The end of Infinity and its offspring shows why boats need to slow down

There’s nothing like a good shipwreck story.

The battle against the elements, the human drama, the deadly consequences — those elements make for some compelling telling. Doesn’t matter whether the story involves the doomed sailors of the USS Indianapolis, the desperate passengers of the SS Poseidon,or the fearless crew of the SS Minnow.

Florida has had so many shipwrecks (some of them accidental, some on purpose) that it’s part of our lore. Early settlers used to cruise the beaches collecting anything useful that washed up from the wreckage — lumber, clothing, even cookware. Once a ship showed up loaded with 20,000 coconuts. Folks planted them, thus giving Palm Beach its name.

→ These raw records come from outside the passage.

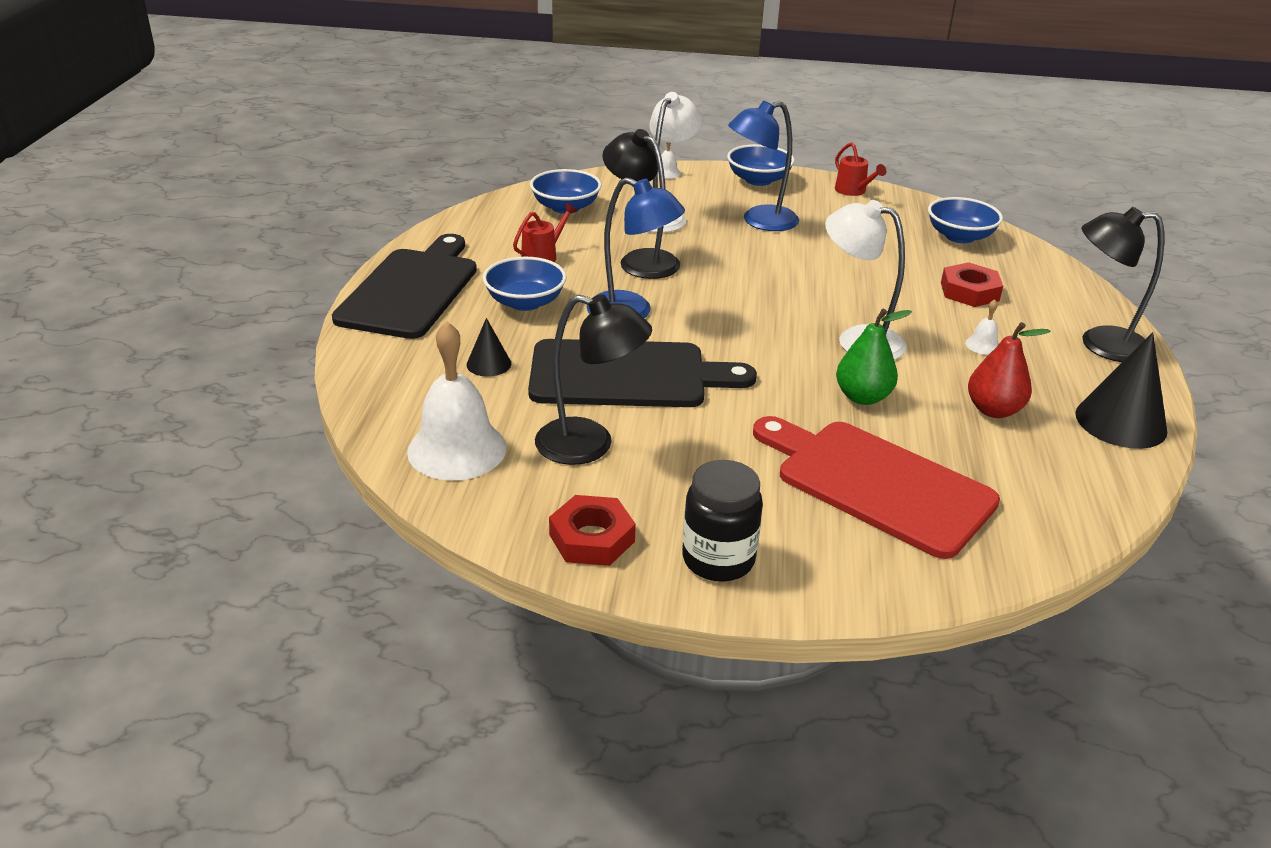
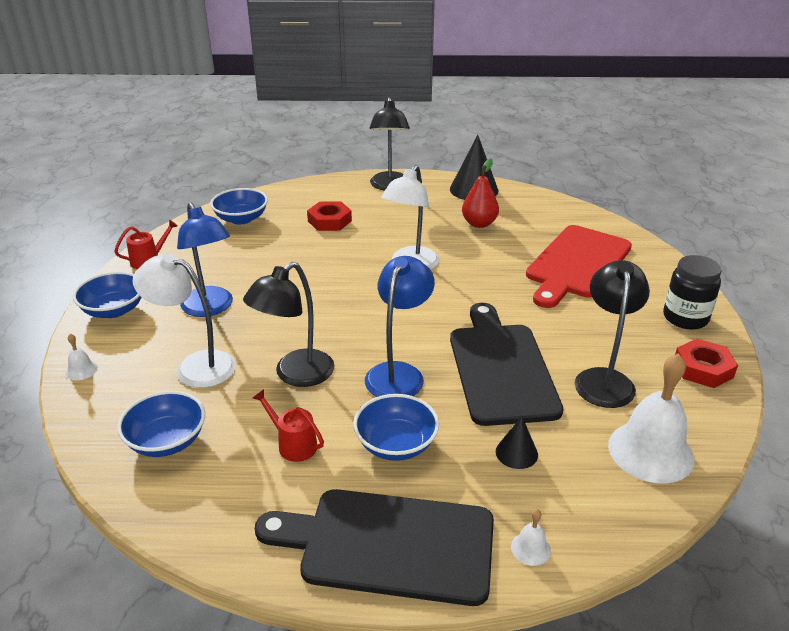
camera: 95 degrees left, 0 degrees up
green pear [836,309,912,405] -> none
white bell [965,299,999,355] -> white bell moved to [511,509,551,566]

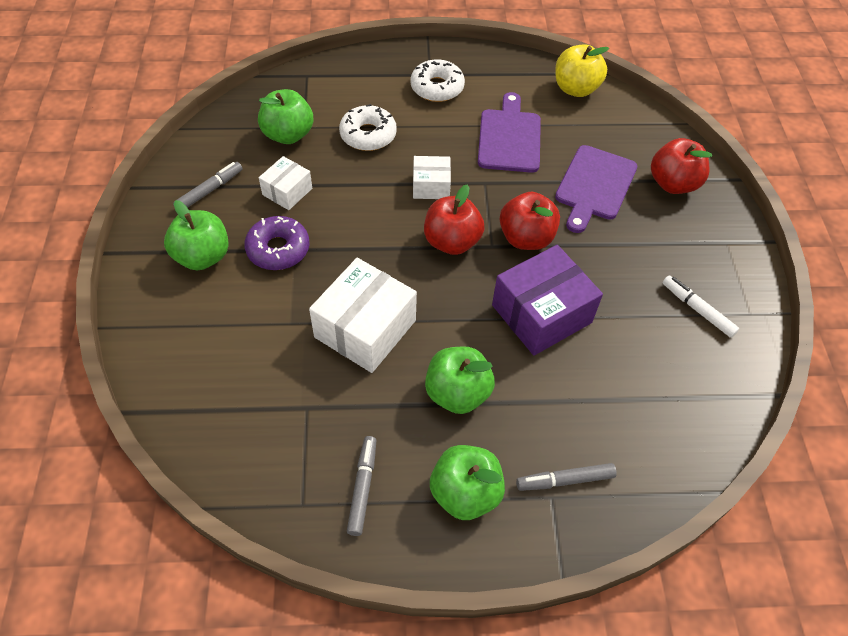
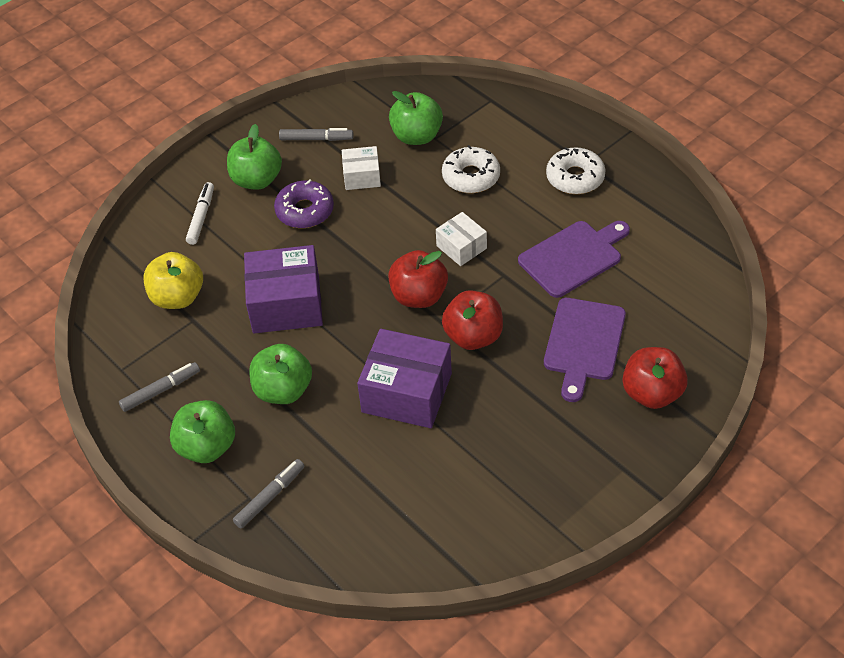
camera: 55 degrees right, 5 degrees down
white box [309,258,417,373] -> purple box [244,245,323,333]
grey marker [516,463,617,491] -> grey marker turned 90 degrees clockwise [233,459,304,528]
yellow apple [555,44,609,97] -> yellow apple moved to [144,252,203,309]
purple cutting board [555,145,637,233] -> purple cutting board turned 60 degrees counterclockwise [544,298,626,402]
white marker [663,275,739,338] -> white marker moved to [186,182,214,245]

I heard about a pretty strange shipwreck the other day, a contemporary crash that may lead to a pretty big change for boaters in the St. Augustine area — or ought to. It involved a boat named “About Time.”

The crash happened near dusk on Feb. 12, 2021. A captain and seven passengers were aboard the 54-footer. They were returning from a day of competing at the Northeast Florida Wahoo Shootout.

The boat was doing about 21 knots — 24 mph if you’re a landlubber — as it headed for the Conch House Marina in St. Augustine.

Nearing their destination, in the St. Augustine Inlet, the boat smacked into something — hard. The boat stopped dead in the water. So did whatever it had hit.

Suddenly the “About Time” didn’t have much time. Both its twin engines shut down and the damaged boat began sinking fast. Water poured through a hole a foot wide as automatic alarms screamed.